The U.S. Defense Department collects a massive amount of surveillance data via sensors: still images, infrared images, video and more. It then checks the data for anomalies. But for now, not all of that data can be sorted in real time.
"There's too much in the pipe for the current computers to handle all at once," says Mark Barnell, high-performance computing director in the High Performance Systems branch of the Air Force Research Lab.
But Barnell sees a fix on the horizon: running the data through computers accelerated by graphics processing units (GPUs). The processors are a cost-effective way of supercharging the military's computing power, he says. With the help of GPUs, Barnell says, humans could access relevant surveillance data more quickly and launch proactive interventions, and perhaps even prevent terror attacks such as the Boston Marathon bombings.
"That would be one of the goals," Barnell says. "If you see somebody put a backpack in a garbage can, wouldn't it be nice if a computer system could flag that and immediately notify the right authorities? You can't put a human at every camera."
GPUs were once the domain of computer gaming, but scientists saw the potential in their processing power and programmed the devices to crunch large data sets, as well as complex graphics and virtual worlds. "Before that, it was like trying to make a washing machine compute," says Steve Conway, research vice president in IDC's High Performance Computing group.
It turned out the highly parallel structure of GPUs are well suited to certain types of computational problems. And depending on the problem, using GPUs as accelerators could make computing "anywhere from two to 30 times faster" than using CPUs alone, Conway says.
As a result, GPU computing has been a hit with agencies such as the DOD, the Energy Department and the National Institutes of Health. And it has been the focus of considerable federal investment. In the future, as more agencies explore ways of handling Big Data analytics, GPUs could put high-performance computing power in many more hands.
When scientists at the Energy Department's Oak Ridge National Laboratory upgraded the facility's Jaguar supercomputer, they added nearly 19,000 Nvidia Tesla K20 GPU accelerators to boost performance.
"There have been other supercomputers that have been built using GPUs, but this is one of the first that has been really large and available for the general [research] public," says Buddy Bland, project director at the facility.
The overhauled computer, which is now called Titan and finished testing last June, is 10 times faster than its predecessor. It is currently the fastest computer in the United States and sits at No. 2 in the Top 500 world rankings. "We went from a machine that was about 2.6 petaflops [floating-point operations per second] to one that's 27 petaflops," Bland says.
The National Science Foundation has provided funding for several GPU-accelerated infrastructure projects. The increased computational power offered by GPU acceleration is important, but so is the technology's relatively low energy consumption, says Irene Qualters, director for the Division of Advanced Cyberinfrastructure at NSF.
Qualters explains that energy bills for supercomputers can be astronomical, and that power infrastructure is often built right alongside data centers. "This issue of power is not just a side issue," she says. "If you're going to operate at scale, you need to be able to manage your power."

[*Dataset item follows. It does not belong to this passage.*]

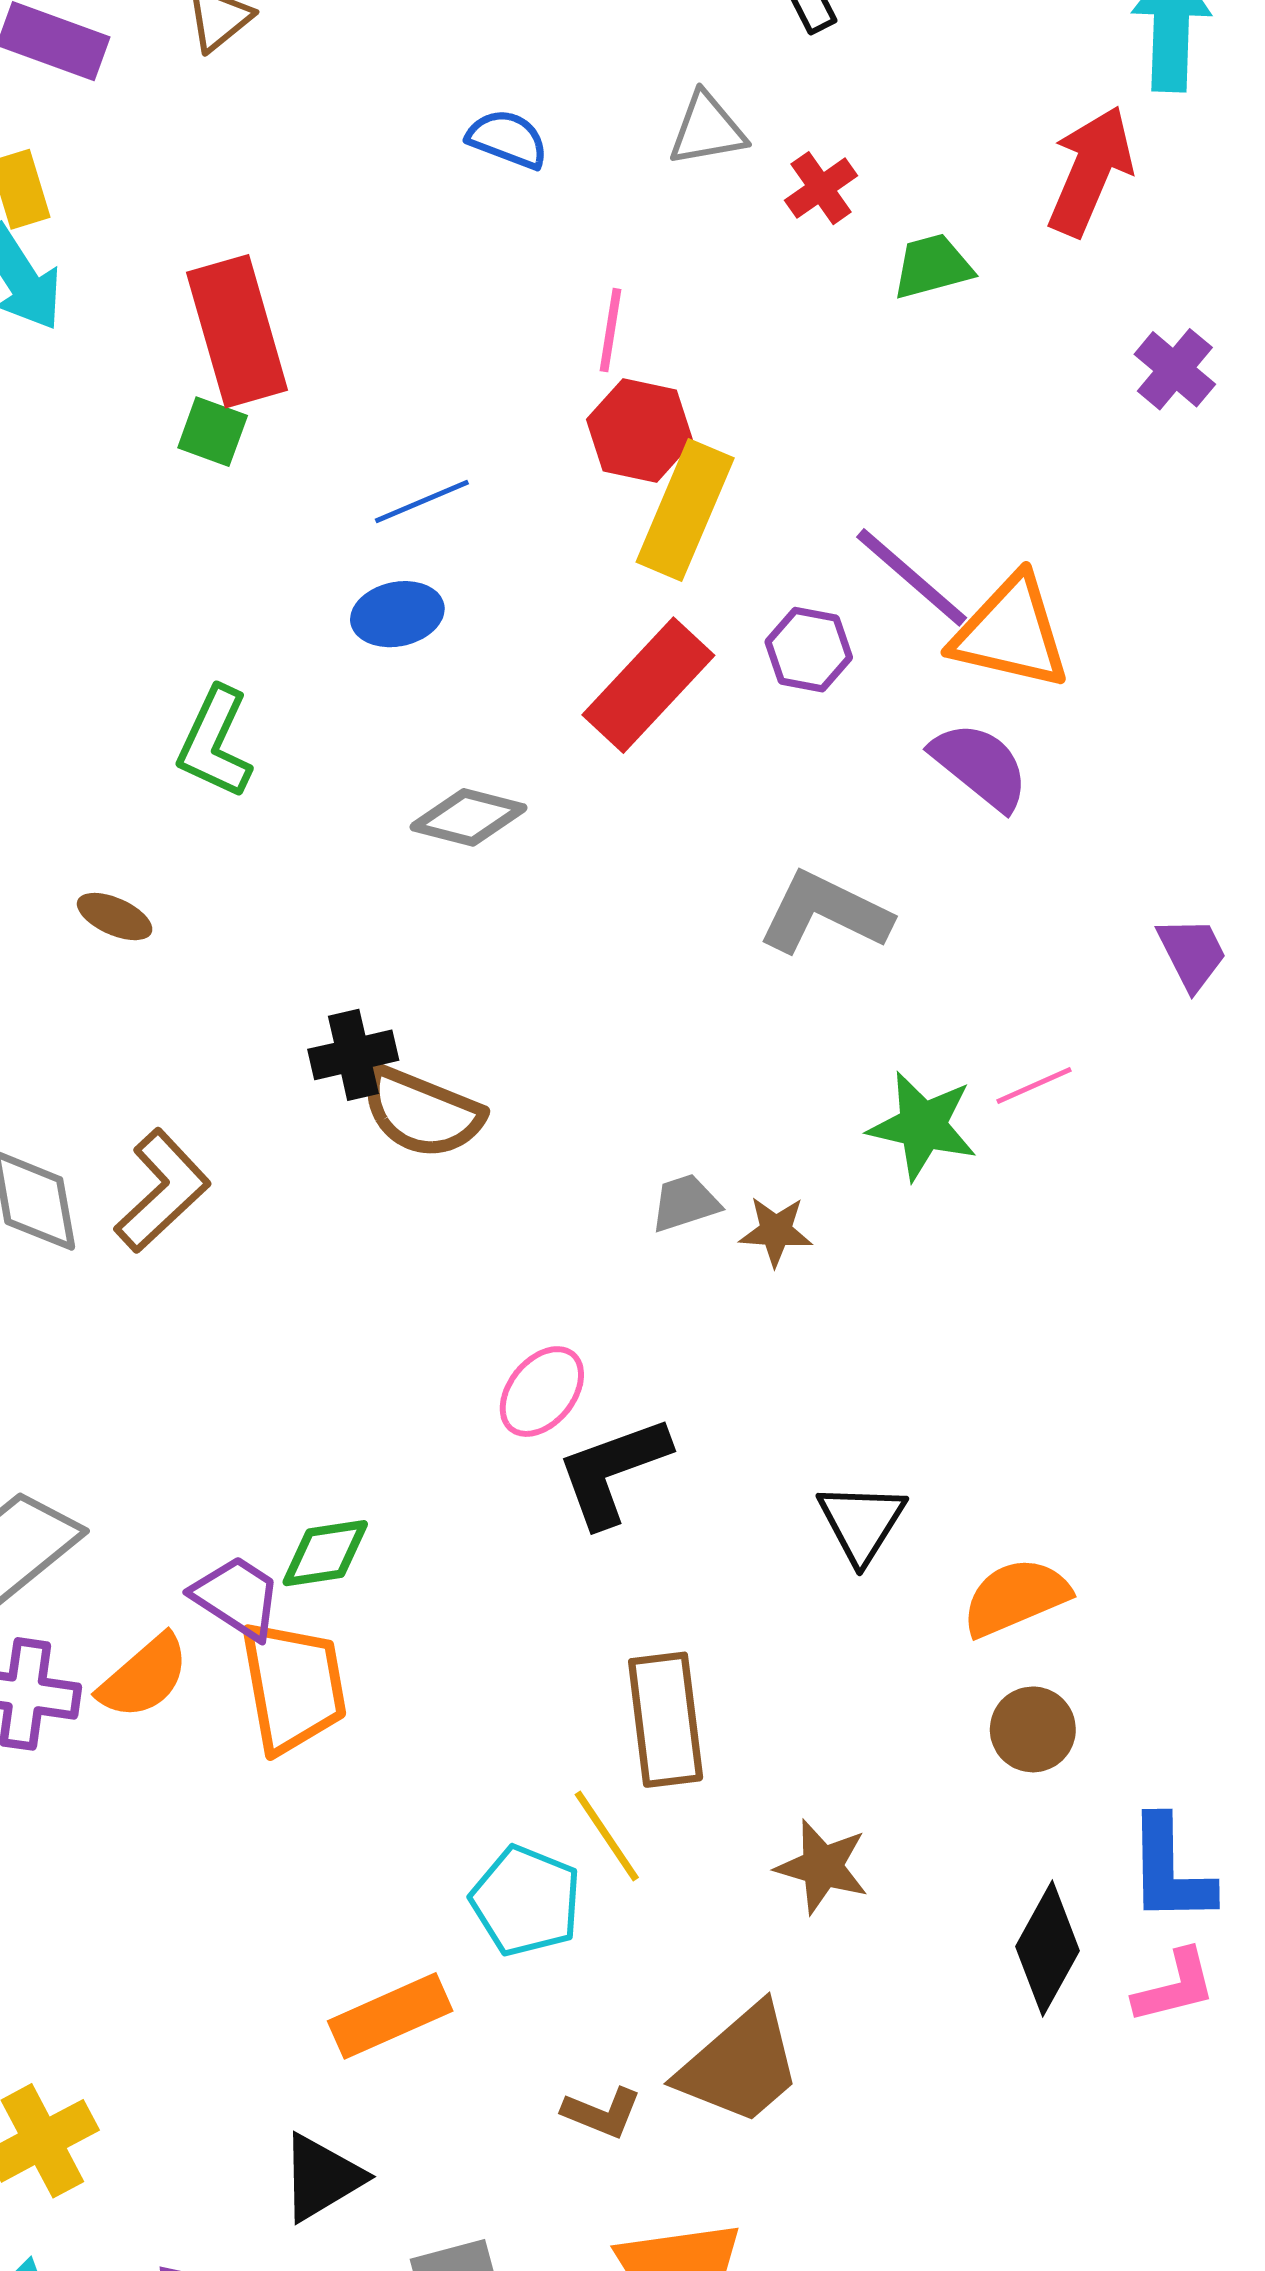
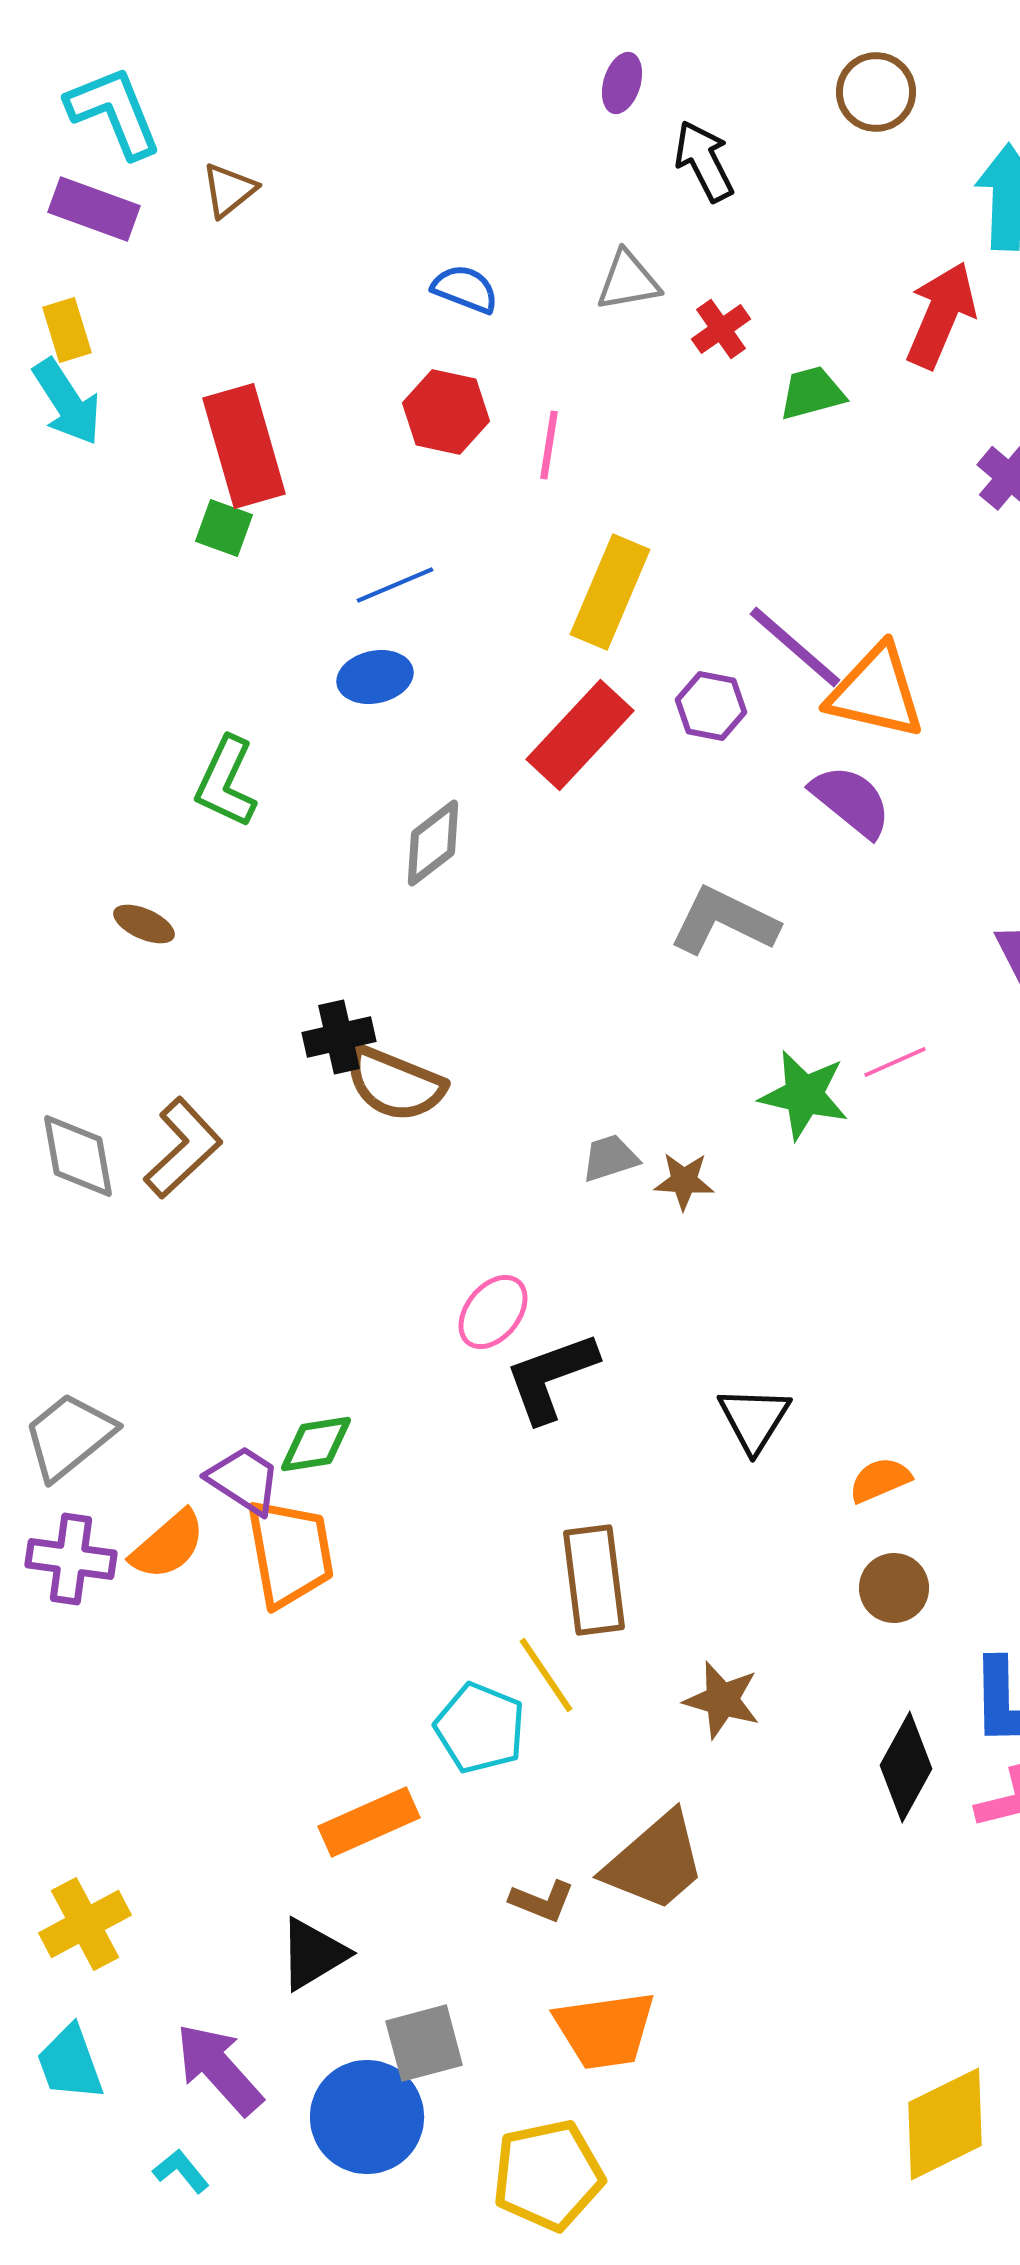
red hexagon: (640, 430) -> (446, 412), moved
gray diamond: (468, 817) -> (433, 843), turned -52
orange semicircle: (1016, 1597) -> (880, 1480), size x0.7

Because of its energy efficiency, GPU computing could be "one of the steps" on the way toward building an exascale machine, says Bland. Exascale computing is seen by many as the holy grail of supercomputing and represents a thousandfold performance increase over the petascale threshold, which system designers crossed in 2008. Many experts cite excessive power consumption as a major inhibitor in the push to exascale supercomputers.
"Whether it's exactly a GPU, or just some of the features used to design GPUs that bring about exascale computing," Bland says, "that's still several years out."
Can't Get Something for Nothing
Not all computing problems can be accelerated significantly with help from GPUs. Because the configuration requires that data be sent from the CPU to the GPU for computation, and then back to the CPU, a bottleneck can form in certain types of problems, says Jack Dongarra, professor of computer science at the University of Tennessee and an expert in supercomputing.
"An example would be if you had n pieces of data and were doing n calculations," Dongarra says. "You'd do the calculations quickly, then spend time moving data back to the host side."
Another challenge is that scientists have to do more programming to make their problems work in a hybrid CPU-GPU computing model. "It's very manpower-intensive," says Barry Schneider, formerly an advanced cyberinfrastructure director for NSF and now a research scientist at the National Institute of Standards and Technology. "You don't get something for nothing."
Still, the extra programming is getting easier. Nvidia built a platform that allows researchers to use a language they're familiar with, and there are now about 300 standardized applications designed for GPU computing, such as programs that simulate molecular behavior.
Like Schneider, Bland cautions that GPU computing is not going to make all computing challenges run faster. "But if you have applications that can use GPUs, and there are more of those every day," he says, "they are a cost-effective way of increasing the performance of your applications dramatically."